The worst part about being crafty is the little voice inside my head that always says “I could make that”. It’s a curse. I have more ideas than time. Half finished projects (huh! where IS that toybox I started at Christmas!). I’ve made a lot of pottery in the 15 years of making pots. There are some pieces I’ve made that I could care less about…in fact, have totally forgotten about, until I go to someone’s house, open a cupboard to get a mug or whatever, and am confronted with shelves of pots and plates and mugs that I made. (True story – ask any one of my friends). It’s weird. Like all these little things I put so much care into making, and then they are gone from my life. Probably the reason why I feel sometimes like my heart is two sizes too big. But anyways, I digress. There are very few pieces of pottery I’ve made, that I am attached to. One, is this pot:
The two other things I’ve made that I LOVE, are a fern and frog pottery tile, which I actually made twice unsuccessfully before ending up with the below tile. I had it framed in an outrageously expensive frame, and it is my object d’art. It’s awesome and reminds me that if you want something, it IS worth working hard for, even if you have to make it over and over to get it right.

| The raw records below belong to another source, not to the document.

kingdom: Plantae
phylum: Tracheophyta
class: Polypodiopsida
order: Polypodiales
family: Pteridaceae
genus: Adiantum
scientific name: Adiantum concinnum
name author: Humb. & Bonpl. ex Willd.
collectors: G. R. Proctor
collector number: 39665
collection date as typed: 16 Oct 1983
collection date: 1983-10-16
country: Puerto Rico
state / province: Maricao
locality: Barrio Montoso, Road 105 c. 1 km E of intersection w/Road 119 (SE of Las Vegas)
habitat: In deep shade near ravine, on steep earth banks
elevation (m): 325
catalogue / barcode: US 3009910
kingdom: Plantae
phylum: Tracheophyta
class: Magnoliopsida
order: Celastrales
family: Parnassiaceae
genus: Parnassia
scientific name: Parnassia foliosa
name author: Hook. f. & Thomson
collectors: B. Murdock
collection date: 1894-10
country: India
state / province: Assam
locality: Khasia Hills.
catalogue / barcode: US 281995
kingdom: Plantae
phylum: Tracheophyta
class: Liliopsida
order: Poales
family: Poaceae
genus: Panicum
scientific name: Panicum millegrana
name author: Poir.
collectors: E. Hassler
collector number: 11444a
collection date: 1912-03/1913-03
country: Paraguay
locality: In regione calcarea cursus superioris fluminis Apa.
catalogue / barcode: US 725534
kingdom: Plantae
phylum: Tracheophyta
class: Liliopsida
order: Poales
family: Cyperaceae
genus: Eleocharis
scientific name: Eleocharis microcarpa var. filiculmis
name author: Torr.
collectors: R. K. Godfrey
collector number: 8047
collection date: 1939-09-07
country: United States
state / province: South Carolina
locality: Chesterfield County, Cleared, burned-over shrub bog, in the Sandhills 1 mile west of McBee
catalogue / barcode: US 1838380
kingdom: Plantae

And the last thing is the Picasso/Cervantes plate, just because it’s awesome and turned out. I never use it for fear of breaking it.
Which brings me to my point. A month ago, carrying my pot up the stairs, I tripped on a stair and BROKE it. It smashed, on the carpet. Everyone was home, and heard it break. My children just came and sat beside me on the stairs. It was quite a moment. In perspective, I know I can make another one – it’s just a pot. So last week, I threw a new pot. It’s not for me. But I like it because it has sort of the same shape as the one I broke. (Actually, kind of reminds me of a coffee cup with a lid – huh). Today I trimmed it up at the studio, left it to dry out a bit before a bisque firing next week. It’s not going to have a pottery handle on it, so I left two holes to thread some wire through for the knob.
Tonight we watched the movie UP. So many things in that movie that are hard to explain to a five and two-year old. I’m such a sap, I always cry a little bit at the end because it’s such a great story. I was thinking of the old man, and how he lets his house go at the end, and watches it sink down into the clouds. So I got up had a look at my broken pot. Chucked it in the garbage.